First compile the dbgen binary:
make
Next use the helper script to generate the data. The script will pass any arguments to each per table invocation of dbgen (the -s argument indicates the scale factor to generate for):
./generate-data.sh -s 1
Following this several .tbl files will now exist.
To create the database ssb and columnstore tables:
mcsmysql -vvv < queries/ddl-columnstore.sql
To load the tables using cpimport (note the sudo is needed if columnstore is installed as root and you are running as a non root user):
sudo ./cpimport_data.sh
The queries directory contains the reference query and a helper script can run all in sequence:
./run-all-queries.sh
Note: In our research paper we use the SSB instead of SSBM Version of 2/28/10: Cardinality of supplier fixed to follow benchmark spec: now 2000SF (previously was 10000SF, in error): line 226, driver.c Type of time value changed from long to time_t (now 64 bits on Windows): line 688, build.c Building in Visual Studio 2008: Use Win32 console project, not using precompiled headers, in Properties>C/C++>CommandLine, additional options: /D "SSBM" /D "DBNAME" /D "DB2" (for DB2) Building using makefile_win: set for DB2 build: nmake -f makefile_win (Change DATABASE symbol for other database)
SSBM dbgen readme:
SSBM is based on TPC-H dbgen source. The coding style and architecture follows the TPCH dbgen. The original TPCH dbgen code stays untouched and all new code related to SSBM dbgen follow the "#ifdef SSBM" statements.
For original detailed TPC-H documentation, please refer TPCH_README document under the same directory. Here we just list few things that are specific to SSBM.
- How is SSBM DBGEN built?
Same idea as TPCH dbgen setup, which requires user to create an appropriate makefile, using makefile.suite as a basis. Make sure to use "SSBM" for the workload variable.
Type "make" to compile and to generate the SSBM dbgen executable. Please refer to Porting.Notes for more details and for suggested compile time options.
Note: If you want to generate the data files to a diffent directory, you should copy the dbgen executable as well as the dists.dss file to that directory.

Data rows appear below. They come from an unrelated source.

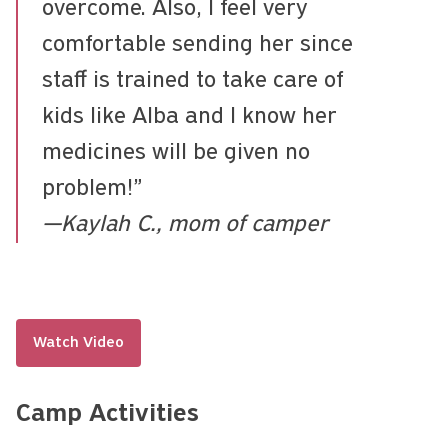
overcome. Also, I feel very
comfortable sending her since
staff is trained to take care of
kids like Alba and I know her
medicines will be given no
problem!”
—Kaylah C., mom of camper
Watch Video
Camp Activities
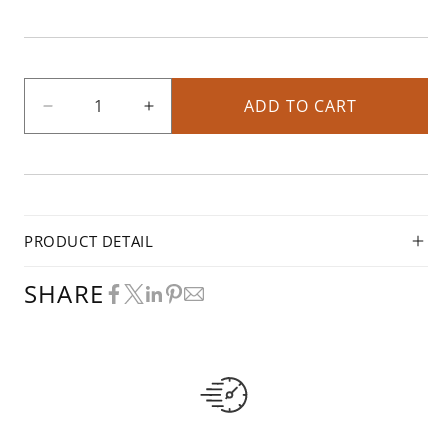
ADD TO CART
Decrease
Increase
quantity
quantity
for
for
1/4
1/4
HP
HP
Blower
Blower
PRODUCT DETAIL
On/Off
On/Off
Switch
Switch
SHARE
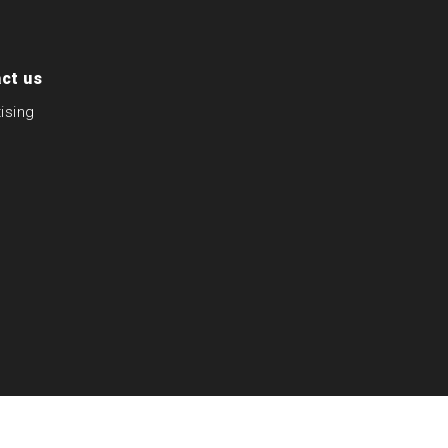
ct us
ising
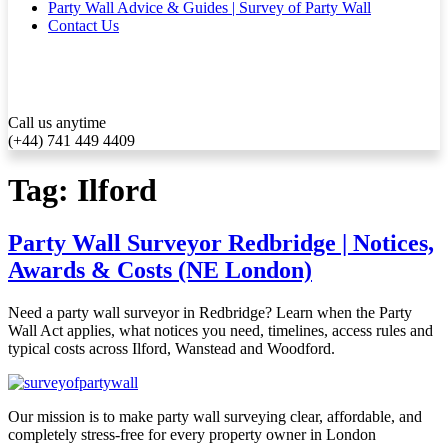
Party Wall Advice & Guides | Survey of Party Wall
Contact Us
Call us anytime
(+44) 741 449 4409
Tag:
Ilford
Party Wall Surveyor Redbridge | Notices,
Awards & Costs (NE London)
Need a party wall surveyor in Redbridge? Learn when the Party
Wall Act applies, what notices you need, timelines, access rules and
typical costs across Ilford, Wanstead and Woodford.
Our mission is to make party wall surveying clear, affordable, and
completely stress-free for every property owner in London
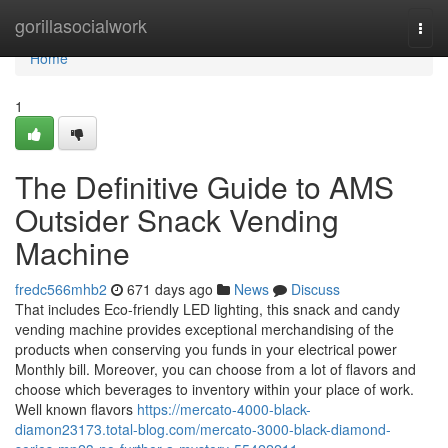
Home
gorillasocialwork
Togg
navi
Home
1
The Definitive Guide to AMS
Outsider Snack Vending
Machine
fredc566mhb2
671 days ago
News
Discuss
That includes Eco-friendly LED lighting, this snack and candy
vending machine provides exceptional merchandising of the
products when conserving you funds in your electrical power
Monthly bill. Moreover, you can choose from a lot of flavors and
choose which beverages to inventory within your place of work.
Well known flavors
https://mercato-4000-black-
diamon23173.total-blog.com/mercato-3000-black-diamond-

- How to generate SSBM data files? To generate the dimension tables:
(customer.tbl) dbgen -s 1 -T c
(part.tbl) dbgen -s 1 -T p
(supplier.tbl) dbgen -s 1 -T s
(date.tbl) dbgen -s 1 -T d
(fact table lineorder.tbl) dbgen -s 1 -T l
(for all SSBM tables) dbgen -s 1 -T a
To generate the refresh (insert/delete) data set: (create delete.[1-4] and lineorder.tbl.u[1-4] with refreshing fact 0.05%) dbgen -s 1 -r 5 -U 4
where "-r 5" specifies refreshin fact n/10000 "-U 4" specifies 4 segments for deletes and inserts
At this moment there is no QGEN for SSBM. So the command line options related to those features won't apply.

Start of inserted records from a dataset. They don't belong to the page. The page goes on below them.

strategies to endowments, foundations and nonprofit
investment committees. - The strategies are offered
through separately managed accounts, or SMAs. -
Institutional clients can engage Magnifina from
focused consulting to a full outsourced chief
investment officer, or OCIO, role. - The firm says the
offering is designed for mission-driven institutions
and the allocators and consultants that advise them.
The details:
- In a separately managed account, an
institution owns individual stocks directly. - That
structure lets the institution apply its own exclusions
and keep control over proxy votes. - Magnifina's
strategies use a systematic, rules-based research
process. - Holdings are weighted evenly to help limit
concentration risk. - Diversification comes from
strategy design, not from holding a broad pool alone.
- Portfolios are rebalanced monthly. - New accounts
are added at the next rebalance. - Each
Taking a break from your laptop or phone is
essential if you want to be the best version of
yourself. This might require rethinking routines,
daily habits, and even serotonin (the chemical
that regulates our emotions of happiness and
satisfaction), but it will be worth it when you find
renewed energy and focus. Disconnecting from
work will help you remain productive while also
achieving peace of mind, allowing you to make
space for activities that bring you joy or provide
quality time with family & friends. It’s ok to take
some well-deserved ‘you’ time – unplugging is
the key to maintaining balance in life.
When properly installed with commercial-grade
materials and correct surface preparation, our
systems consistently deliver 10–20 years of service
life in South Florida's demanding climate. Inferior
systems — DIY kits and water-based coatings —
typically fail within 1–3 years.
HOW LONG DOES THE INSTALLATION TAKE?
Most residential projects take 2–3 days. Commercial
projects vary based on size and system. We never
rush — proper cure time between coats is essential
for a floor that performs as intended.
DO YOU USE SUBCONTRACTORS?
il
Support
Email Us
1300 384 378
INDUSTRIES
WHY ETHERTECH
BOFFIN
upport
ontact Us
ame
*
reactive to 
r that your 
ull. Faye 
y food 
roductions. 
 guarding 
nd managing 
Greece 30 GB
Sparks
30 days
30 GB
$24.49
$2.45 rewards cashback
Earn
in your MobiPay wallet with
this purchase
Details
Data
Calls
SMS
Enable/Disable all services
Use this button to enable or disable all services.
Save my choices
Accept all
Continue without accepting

- What are the changes upon TPC-H dbgen
changes made upon original TPC-H dbgen
- removed snowflake tables such as nation and region (done)
- removed the partsupply table (done)
- removed the order table (done)
- renamed the fact table as Lineorder and added/removed many fields ( done)
- added the date dimension table (done)
- adding and removing fields in dimension tables (done)
- have data cross reference for supplycost, revenue in lineorder (done)
- apply the refreshing only to lineorder table (done)
The command line option keeps the same as TPC-H dbgen (The -T options are changed to reflect different set of tables)
===================== End of README ========================================